Right.  You feel sustained?  Moved?  Alive?  Me either.  Stab my eyes out with a rusty spoon, y’all, before I use it on someone in a tie and a tweed jacket.  (I tend to find the only smoker in the room, fill my wine glass and sneak outside to discuss the ramifications of AC/DC’s Back in Black tour on early 1980s youth.  And snicker.)  These little exchanges, all of us watching that our cleavage nor our childish ambitions show, leave everyone hungry for something with a little more bacon fat on it.

And for this old witch, such an evening is the equivalent to ordering pizza for a ritual dinner, or worse, feeding homemade ricotta to someone on the Adkins diet.  Now, let me be fair here: I have deep, abiding friendships with folk in the academy.  Usually, those whom I would save if the ship were going down are those I have drunk a bit of whiskey with while singing Glen Campbell songs, or gone berry picking when preggers and nauseous or those who have taken one precious moment to tell me about some dusty dream they remember having.  It’s the hellish ritual I abhor, not the participants.  Hell, they can’t help it the zombies bit them, any more than I could help it that I was immune.

And every now and again, I endeavor to fork a little ricotta in their mouths.  Rouses them a bit.

But I’ll be damned if I’m going down like that.

Tonight is MND.  Weren’t my turn, but my brother’s–and he’s been bitten by a daywalker.  Because of the love that rips through my derma layer like acid, Imma cooking: Mexican sloppy joes with avocado crema, bacon tarragon potato salad and sliced maters.  I may be tired, but the love transference is at risk . . . and I never miss a chance to put that phenomenon in the mouth of a family member.
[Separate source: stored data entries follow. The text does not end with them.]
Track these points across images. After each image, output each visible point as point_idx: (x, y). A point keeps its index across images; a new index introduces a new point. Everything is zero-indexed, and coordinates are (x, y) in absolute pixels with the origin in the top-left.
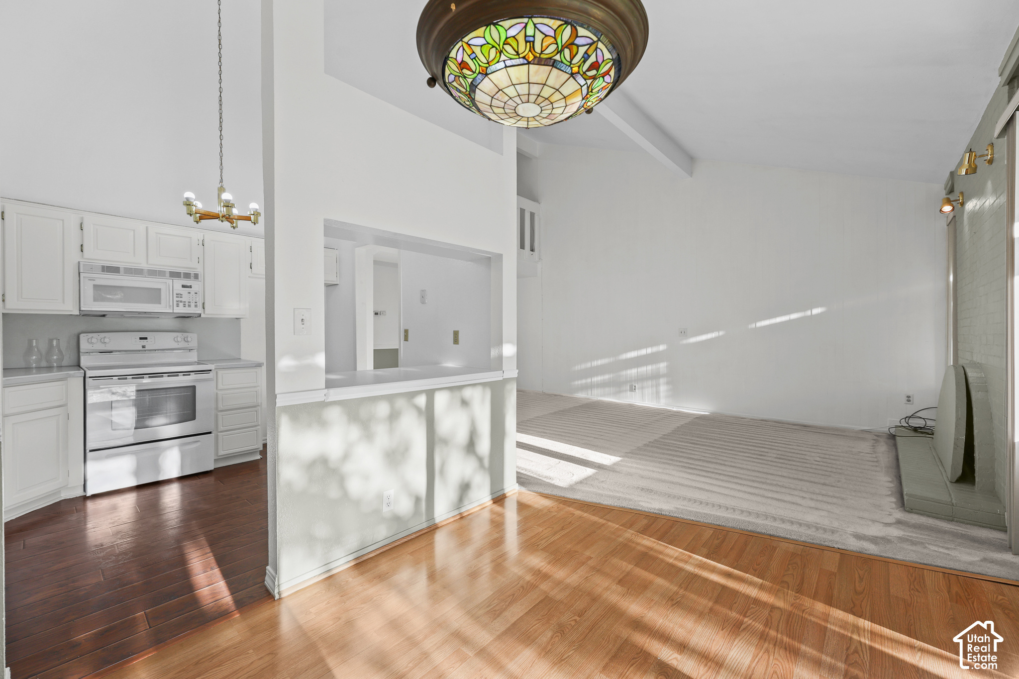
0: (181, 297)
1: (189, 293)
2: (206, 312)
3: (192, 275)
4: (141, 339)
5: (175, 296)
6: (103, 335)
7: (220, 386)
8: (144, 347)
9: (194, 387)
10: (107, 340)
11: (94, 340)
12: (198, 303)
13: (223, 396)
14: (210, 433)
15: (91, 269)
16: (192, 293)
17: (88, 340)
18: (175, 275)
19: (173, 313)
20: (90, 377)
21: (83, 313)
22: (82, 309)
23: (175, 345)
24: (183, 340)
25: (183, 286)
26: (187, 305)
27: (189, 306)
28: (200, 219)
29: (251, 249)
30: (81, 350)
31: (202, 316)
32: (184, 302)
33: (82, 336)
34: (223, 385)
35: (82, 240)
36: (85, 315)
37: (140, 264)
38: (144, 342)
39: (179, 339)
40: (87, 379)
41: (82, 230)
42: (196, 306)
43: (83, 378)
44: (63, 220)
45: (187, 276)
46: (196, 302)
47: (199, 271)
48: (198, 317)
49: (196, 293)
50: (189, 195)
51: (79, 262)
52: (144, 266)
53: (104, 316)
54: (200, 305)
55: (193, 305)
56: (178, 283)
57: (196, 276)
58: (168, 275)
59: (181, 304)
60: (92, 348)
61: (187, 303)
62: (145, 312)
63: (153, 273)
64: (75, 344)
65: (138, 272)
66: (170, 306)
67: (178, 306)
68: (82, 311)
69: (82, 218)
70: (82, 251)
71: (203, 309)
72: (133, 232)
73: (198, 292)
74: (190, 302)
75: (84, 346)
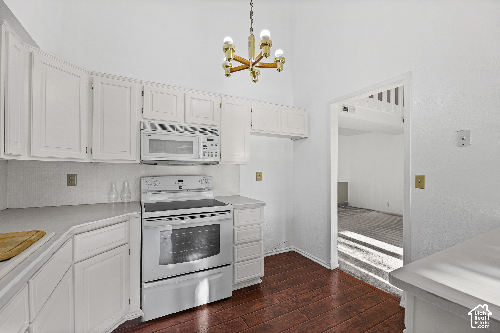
0: (206, 148)
1: (212, 145)
2: (222, 160)
3: (214, 131)
4: (179, 181)
5: (202, 147)
6: (155, 179)
7: (236, 224)
8: (180, 188)
9: (219, 225)
10: (158, 183)
11: (150, 183)
12: (217, 154)
13: (238, 231)
14: (229, 265)
15: (148, 126)
16: (214, 145)
17: (146, 182)
18: (203, 131)
19: (201, 161)
20: (146, 218)
21: (143, 162)
22: (142, 159)
23: (200, 186)
24: (205, 182)
25: (208, 140)
26: (210, 155)
27: (212, 155)
28: (231, 72)
29: (252, 110)
30: (142, 191)
31: (219, 163)
32: (209, 152)
33: (142, 179)
34: (238, 222)
35: (143, 105)
36: (144, 163)
37: (180, 122)
38: (180, 183)
39: (203, 182)
40: (143, 220)
41: (143, 96)
42: (216, 155)
43: (140, 218)
44: (131, 88)
45: (210, 131)
46: (216, 153)
47: (218, 128)
48: (216, 164)
49: (216, 145)
50: (228, 39)
51: (141, 122)
52: (183, 124)
53: (156, 164)
54: (218, 155)
55: (214, 155)
56: (205, 137)
57: (216, 132)
58: (198, 131)
59: (206, 154)
60: (149, 189)
61: (210, 153)
62: (183, 161)
63: (188, 129)
64: (138, 185)
65: (177, 129)
66: (199, 156)
67: (204, 156)
68: (142, 160)
69: (143, 87)
70: (143, 113)
71: (220, 158)
72: (175, 97)
73: (217, 144)
74: (212, 153)
75: (144, 187)
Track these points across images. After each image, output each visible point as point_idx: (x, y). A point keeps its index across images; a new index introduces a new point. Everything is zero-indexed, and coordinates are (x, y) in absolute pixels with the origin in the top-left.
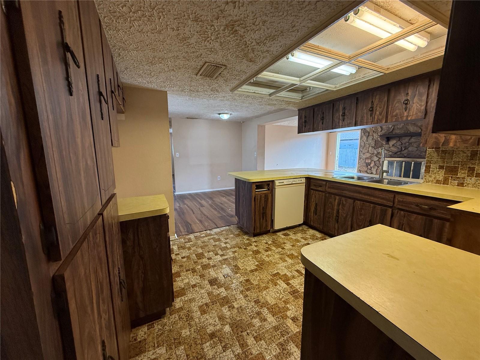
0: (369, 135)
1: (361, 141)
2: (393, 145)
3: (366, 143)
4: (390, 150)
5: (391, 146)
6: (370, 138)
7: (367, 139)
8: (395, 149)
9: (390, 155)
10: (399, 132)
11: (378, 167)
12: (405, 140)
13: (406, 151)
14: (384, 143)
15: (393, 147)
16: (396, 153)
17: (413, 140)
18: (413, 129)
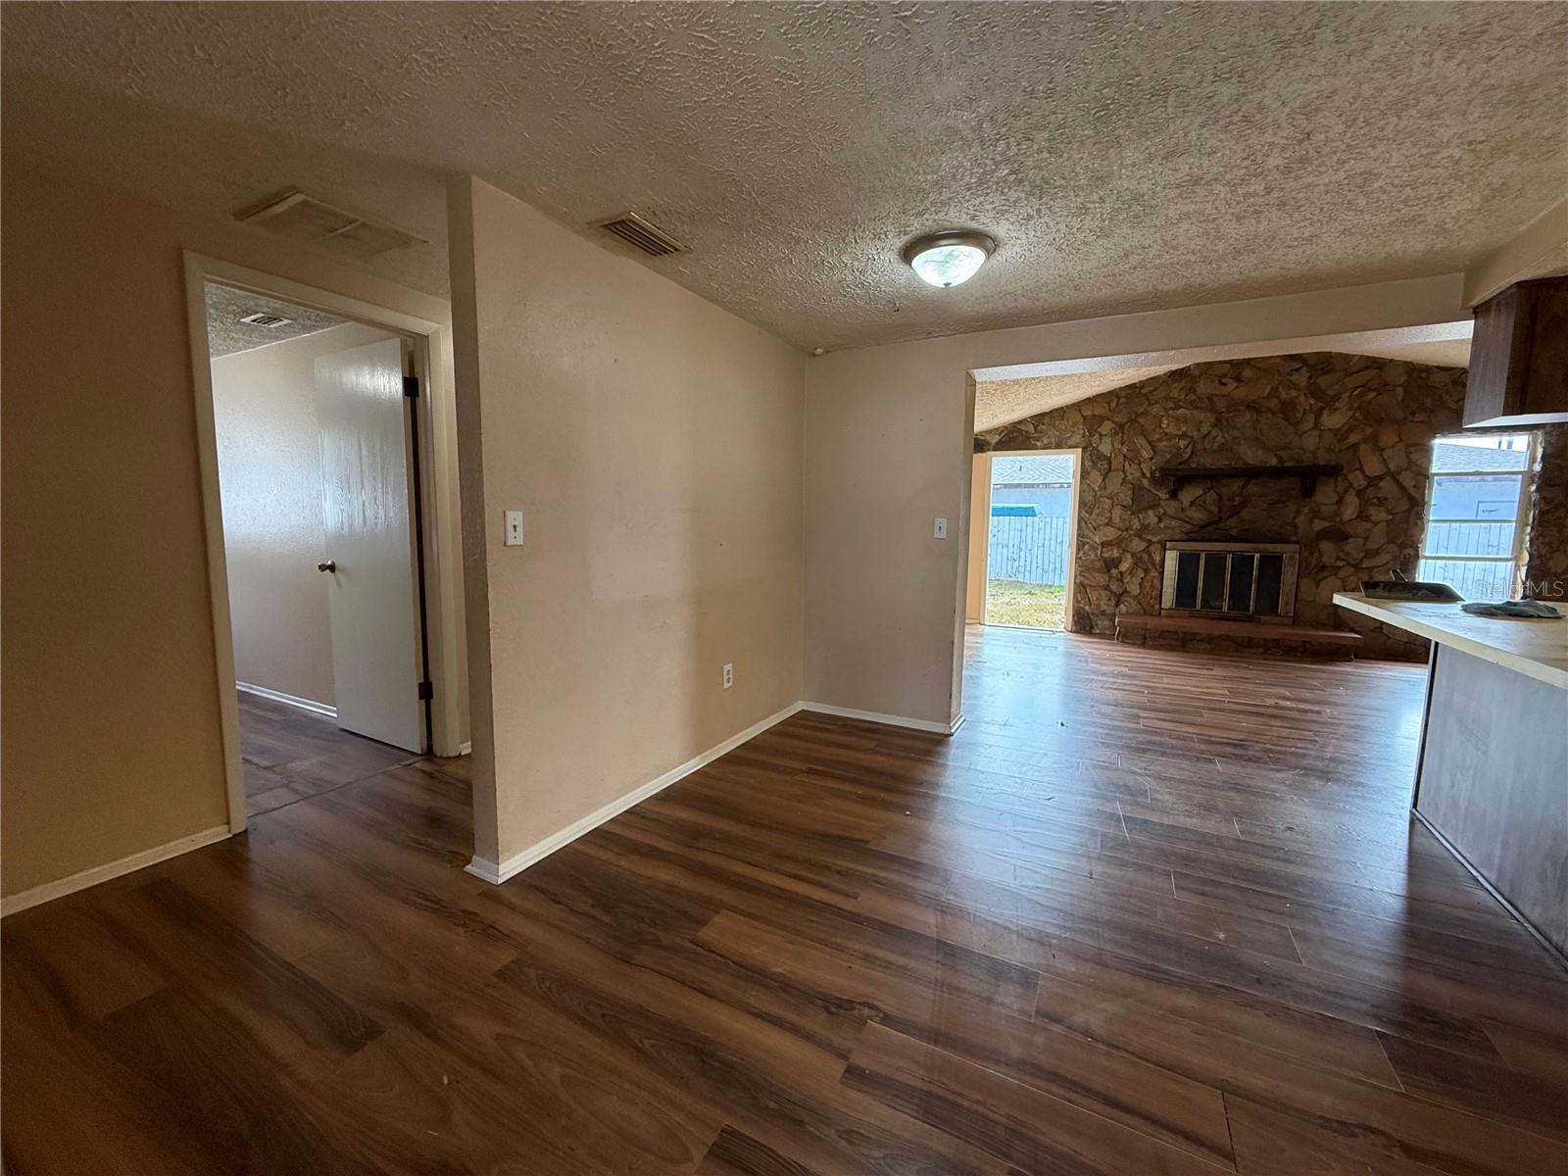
0: (1110, 468)
1: (1085, 486)
2: (1192, 503)
3: (1099, 493)
4: (1186, 519)
5: (1186, 504)
6: (1116, 477)
7: (1104, 480)
8: (1200, 516)
9: (1187, 533)
10: (1212, 464)
11: (1146, 571)
12: (1230, 488)
13: (1234, 520)
14: (1164, 497)
15: (1193, 508)
16: (1203, 528)
17: (1253, 488)
18: (1252, 456)
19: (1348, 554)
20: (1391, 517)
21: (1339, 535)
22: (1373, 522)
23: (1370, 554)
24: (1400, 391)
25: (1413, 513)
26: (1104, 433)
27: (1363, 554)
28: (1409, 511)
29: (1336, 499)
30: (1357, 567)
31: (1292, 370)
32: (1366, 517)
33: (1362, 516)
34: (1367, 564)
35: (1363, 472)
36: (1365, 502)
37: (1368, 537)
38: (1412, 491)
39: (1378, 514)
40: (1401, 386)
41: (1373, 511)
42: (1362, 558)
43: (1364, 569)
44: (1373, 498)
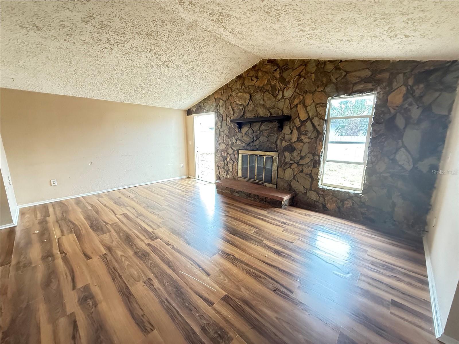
0: (222, 119)
1: (216, 127)
2: (245, 134)
3: (220, 130)
4: (244, 141)
5: (244, 134)
6: (224, 123)
7: (221, 124)
8: (248, 140)
9: (244, 147)
10: (250, 116)
11: (234, 162)
12: (256, 127)
13: (258, 142)
14: (237, 131)
15: (245, 136)
16: (248, 144)
17: (263, 127)
18: (262, 112)
19: (294, 158)
20: (310, 140)
21: (291, 149)
22: (304, 143)
23: (302, 158)
24: (313, 75)
26: (221, 105)
27: (300, 158)
28: (317, 138)
29: (290, 132)
30: (297, 163)
31: (274, 71)
32: (301, 140)
33: (299, 140)
34: (301, 162)
35: (299, 119)
36: (300, 133)
37: (302, 150)
38: (318, 128)
39: (305, 139)
40: (314, 73)
41: (303, 137)
42: (299, 160)
43: (300, 165)
44: (303, 131)
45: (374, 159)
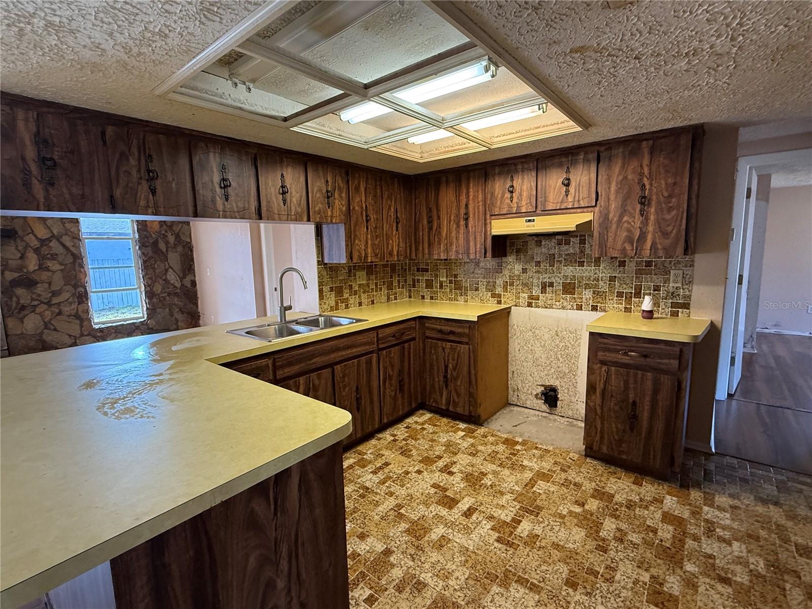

For one day, far and away, I might be fragile and gray and miss the feel of my spirit reverberating on a table.  I might miss the laughter against the tin of scraping forks.  I might miss the way tomatoes smell, fresh-cut from the vine and drenched in truffle oil and fresh-cut basil.  I might miss . . . living.  It’s a gift.

And I never return those.  Lose your receipts y’all . . . and eat with the simple abandon of someone who is dying.  Because you are.

To life.  ‘Cause of in the Deep South, it’s a family tradition.